土贝母苷甲对人乳腺癌细胞株MDA-MB-231增殖、凋亡、自噬的影响

刘付锋，张亚伟，孙远远，陈景景，宋早智，刘号峰，刘永红，赵士弟，金功圣

(1蚌埠医学院第一附属医院，安徽蚌埠233000；2福建医科大学附属军区总医院；3杭州市临安区第一人民医院；4杭州市余杭区第一人民医院)

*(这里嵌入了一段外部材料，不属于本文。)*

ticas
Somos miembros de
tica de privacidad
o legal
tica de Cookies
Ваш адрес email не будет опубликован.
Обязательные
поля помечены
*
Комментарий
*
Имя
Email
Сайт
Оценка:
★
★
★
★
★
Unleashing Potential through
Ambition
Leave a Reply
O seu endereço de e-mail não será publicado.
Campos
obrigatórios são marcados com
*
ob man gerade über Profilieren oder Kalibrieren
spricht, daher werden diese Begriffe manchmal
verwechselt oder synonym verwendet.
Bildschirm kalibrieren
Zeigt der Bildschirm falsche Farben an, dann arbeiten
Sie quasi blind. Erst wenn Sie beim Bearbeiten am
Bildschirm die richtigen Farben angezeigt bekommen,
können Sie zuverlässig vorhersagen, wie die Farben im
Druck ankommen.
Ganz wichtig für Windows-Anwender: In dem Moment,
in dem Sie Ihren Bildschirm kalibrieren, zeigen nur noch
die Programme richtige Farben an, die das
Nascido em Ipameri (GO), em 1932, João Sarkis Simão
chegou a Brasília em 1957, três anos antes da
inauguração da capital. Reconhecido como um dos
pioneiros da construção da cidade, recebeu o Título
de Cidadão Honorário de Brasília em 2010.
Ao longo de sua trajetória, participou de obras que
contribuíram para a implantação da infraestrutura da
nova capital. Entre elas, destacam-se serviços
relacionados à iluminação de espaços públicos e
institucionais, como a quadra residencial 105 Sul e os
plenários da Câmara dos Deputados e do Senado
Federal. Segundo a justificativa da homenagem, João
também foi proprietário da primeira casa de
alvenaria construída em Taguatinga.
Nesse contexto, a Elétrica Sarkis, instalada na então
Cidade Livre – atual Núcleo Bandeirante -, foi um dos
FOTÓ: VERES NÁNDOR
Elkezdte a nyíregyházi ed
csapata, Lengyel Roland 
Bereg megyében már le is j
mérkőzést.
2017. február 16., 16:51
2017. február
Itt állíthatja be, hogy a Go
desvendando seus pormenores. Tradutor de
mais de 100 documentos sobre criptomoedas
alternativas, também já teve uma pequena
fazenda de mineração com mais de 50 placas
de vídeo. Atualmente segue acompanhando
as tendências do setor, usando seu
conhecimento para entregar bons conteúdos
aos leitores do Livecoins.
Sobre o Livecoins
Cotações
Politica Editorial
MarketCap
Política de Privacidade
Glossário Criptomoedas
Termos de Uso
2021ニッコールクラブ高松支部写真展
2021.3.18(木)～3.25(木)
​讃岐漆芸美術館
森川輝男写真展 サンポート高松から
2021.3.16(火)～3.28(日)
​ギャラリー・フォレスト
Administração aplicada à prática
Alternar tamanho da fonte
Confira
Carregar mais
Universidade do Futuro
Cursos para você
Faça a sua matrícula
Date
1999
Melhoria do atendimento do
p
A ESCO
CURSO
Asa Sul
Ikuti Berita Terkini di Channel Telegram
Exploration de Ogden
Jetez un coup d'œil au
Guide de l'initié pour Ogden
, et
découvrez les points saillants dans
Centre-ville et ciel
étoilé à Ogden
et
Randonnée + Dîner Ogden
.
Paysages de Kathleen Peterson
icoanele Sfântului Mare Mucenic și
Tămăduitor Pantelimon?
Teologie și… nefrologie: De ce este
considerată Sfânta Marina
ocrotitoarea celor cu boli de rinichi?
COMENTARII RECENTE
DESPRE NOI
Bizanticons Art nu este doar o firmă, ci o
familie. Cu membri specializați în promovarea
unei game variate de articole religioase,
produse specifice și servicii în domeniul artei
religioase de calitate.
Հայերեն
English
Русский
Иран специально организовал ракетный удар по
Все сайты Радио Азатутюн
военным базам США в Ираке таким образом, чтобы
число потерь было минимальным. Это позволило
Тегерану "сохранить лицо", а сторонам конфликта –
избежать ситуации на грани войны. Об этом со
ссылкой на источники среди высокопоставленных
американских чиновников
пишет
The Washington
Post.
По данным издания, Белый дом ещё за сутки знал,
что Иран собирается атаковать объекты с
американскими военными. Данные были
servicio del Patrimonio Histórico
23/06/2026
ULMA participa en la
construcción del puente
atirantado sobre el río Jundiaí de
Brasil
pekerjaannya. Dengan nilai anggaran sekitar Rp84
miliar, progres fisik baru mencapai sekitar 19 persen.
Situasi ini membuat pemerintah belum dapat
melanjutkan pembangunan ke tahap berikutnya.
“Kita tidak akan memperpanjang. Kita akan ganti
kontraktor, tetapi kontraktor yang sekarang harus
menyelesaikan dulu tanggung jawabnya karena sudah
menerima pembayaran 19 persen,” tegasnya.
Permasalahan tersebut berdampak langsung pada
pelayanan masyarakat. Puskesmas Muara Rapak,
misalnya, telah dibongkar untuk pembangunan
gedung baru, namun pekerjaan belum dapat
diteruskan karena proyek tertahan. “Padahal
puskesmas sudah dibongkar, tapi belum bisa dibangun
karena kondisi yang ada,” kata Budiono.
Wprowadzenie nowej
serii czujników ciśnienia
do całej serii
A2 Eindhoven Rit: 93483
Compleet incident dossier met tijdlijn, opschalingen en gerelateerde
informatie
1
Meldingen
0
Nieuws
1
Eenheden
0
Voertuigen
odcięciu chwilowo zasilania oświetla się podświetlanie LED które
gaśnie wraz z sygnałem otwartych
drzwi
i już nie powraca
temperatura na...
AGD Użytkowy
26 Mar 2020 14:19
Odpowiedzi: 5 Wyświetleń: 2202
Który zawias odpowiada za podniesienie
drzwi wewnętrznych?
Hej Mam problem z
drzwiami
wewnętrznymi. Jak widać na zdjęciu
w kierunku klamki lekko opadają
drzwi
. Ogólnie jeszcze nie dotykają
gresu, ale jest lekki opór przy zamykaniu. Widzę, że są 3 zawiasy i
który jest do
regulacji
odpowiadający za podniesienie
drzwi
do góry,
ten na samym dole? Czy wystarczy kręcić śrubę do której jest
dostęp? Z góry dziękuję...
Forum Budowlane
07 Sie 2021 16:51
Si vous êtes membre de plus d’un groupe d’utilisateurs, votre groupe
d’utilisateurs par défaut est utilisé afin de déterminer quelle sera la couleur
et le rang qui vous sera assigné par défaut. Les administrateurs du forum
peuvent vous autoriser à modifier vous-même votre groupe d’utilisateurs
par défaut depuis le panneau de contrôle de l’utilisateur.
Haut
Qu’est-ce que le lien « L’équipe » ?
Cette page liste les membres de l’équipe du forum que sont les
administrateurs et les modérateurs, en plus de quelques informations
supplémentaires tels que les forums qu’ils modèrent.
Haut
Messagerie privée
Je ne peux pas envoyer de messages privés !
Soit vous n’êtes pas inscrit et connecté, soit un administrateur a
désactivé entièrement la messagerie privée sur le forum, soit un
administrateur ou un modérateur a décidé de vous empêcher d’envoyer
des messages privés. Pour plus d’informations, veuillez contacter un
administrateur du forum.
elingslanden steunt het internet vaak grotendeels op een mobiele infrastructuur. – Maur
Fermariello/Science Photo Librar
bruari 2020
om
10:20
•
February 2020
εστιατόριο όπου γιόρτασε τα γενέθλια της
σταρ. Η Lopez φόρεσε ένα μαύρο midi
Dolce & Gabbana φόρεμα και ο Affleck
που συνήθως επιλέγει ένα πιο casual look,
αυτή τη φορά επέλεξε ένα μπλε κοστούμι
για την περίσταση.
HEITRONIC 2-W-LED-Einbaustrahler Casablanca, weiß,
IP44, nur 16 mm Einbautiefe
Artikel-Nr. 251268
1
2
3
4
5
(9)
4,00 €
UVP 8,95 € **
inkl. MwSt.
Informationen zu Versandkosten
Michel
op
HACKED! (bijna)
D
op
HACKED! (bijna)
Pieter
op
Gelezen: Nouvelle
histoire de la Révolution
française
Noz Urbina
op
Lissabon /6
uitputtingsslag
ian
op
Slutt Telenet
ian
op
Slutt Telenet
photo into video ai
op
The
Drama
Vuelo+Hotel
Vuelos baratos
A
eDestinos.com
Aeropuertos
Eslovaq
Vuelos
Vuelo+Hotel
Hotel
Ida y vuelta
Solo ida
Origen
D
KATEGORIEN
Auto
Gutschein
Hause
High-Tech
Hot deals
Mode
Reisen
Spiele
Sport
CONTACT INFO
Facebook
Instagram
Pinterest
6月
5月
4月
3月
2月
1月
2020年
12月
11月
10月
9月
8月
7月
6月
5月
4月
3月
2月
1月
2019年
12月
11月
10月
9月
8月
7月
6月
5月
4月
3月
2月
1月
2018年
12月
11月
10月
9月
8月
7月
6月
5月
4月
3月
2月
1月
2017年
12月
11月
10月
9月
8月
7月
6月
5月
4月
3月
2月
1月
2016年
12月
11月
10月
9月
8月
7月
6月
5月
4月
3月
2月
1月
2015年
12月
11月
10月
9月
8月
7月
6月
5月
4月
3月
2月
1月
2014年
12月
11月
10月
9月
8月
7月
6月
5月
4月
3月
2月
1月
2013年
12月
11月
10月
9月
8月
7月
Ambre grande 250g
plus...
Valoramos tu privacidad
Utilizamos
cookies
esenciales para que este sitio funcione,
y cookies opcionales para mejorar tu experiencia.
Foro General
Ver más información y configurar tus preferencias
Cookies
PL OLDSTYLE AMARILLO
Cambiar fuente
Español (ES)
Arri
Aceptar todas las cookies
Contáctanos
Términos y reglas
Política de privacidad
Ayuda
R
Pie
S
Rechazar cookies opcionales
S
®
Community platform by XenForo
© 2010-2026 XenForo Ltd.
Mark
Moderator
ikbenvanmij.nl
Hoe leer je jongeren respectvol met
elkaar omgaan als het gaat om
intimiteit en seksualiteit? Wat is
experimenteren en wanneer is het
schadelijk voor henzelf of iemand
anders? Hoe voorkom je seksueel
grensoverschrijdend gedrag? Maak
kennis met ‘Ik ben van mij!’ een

乳腺癌是女性常见的恶性肿瘤[1]，主要治疗策略是手术和辅助化疗。由于难以设计个体化治疗，乳腺癌患者的临床管理也是一个巨大挑战，耐药性和剂量限制性毒性都可能影响治疗效果和预后。因此，迫切需要开发新的、不良反应更小的药物来改善患者的生存质量。天然药物因其低毒性和高生物活性被广泛应用于临床医学研究[2]。土贝母苷甲是从中药南蛇藤(葫芦科)块茎中分离得到的一种天然化合物。据报道其有广泛的生物学作用，包括抗炎、抗病毒、免疫抑制等[3]。越来越多的证据表明，土贝母苷甲具有显著的抗肿瘤作用，可抑制细胞增殖，阻滞细胞周期，促进人食管鳞癌(KYSE520)、绒毛膜癌(JEG-3)、肺癌(NCI-H292)及鼻咽癌(CNE-2Z)细胞自噬[4]，有望成为一种新的抗癌药物成分。然而，土贝母苷甲对人乳腺癌细胞的作用仍不清楚。因此，本研究观察了土贝母苷甲对人三阴性乳腺癌细胞株MDA-MB-231增殖、凋亡、自噬的影响，并探讨其潜在的机制。

1 材料与方法

1.1 细胞与主要材料 人乳腺癌细胞株MDA-MB-231购自中科院上海细胞库，加入含10%胎牛血清、5%青霉素的DMEM高糖溶液，置于37 ℃、5% CO2、饱和湿度的培养箱中培养。土贝母苷甲标准品购于大连美仑科技有限公司，纯度>98%，使用DMEM培养液溶解成100 μg/mL储存液，于-20 ℃避光保存。胎牛血清购自德国Clark公司。DMEM高糖培养液购自美国Hyclone公司。CCK-8试剂盒、Annexin v-FITC/PI细胞凋亡检测试剂盒、Western blotting所用配胶试剂盒、蛋白测定试剂盒均购自碧云天生物科技公司。受体相互作用蛋白激酶1(RIP1)、自噬标志物LC3、磷脂酰肌醇3-激酶(PI3K)、蛋白激酶(Akt)B和磷酸化蛋白激酶B(p-Akt)、磷酸化雷帕霉素靶蛋白(p-mTOR)一抗及羊抗兔二抗均购自美国CST公司。带荧光标记的荧光二抗为博士德公司产品。自噬抑制剂3-甲基腺嘌呤(3-MA)购自大连美仑生物科技公司。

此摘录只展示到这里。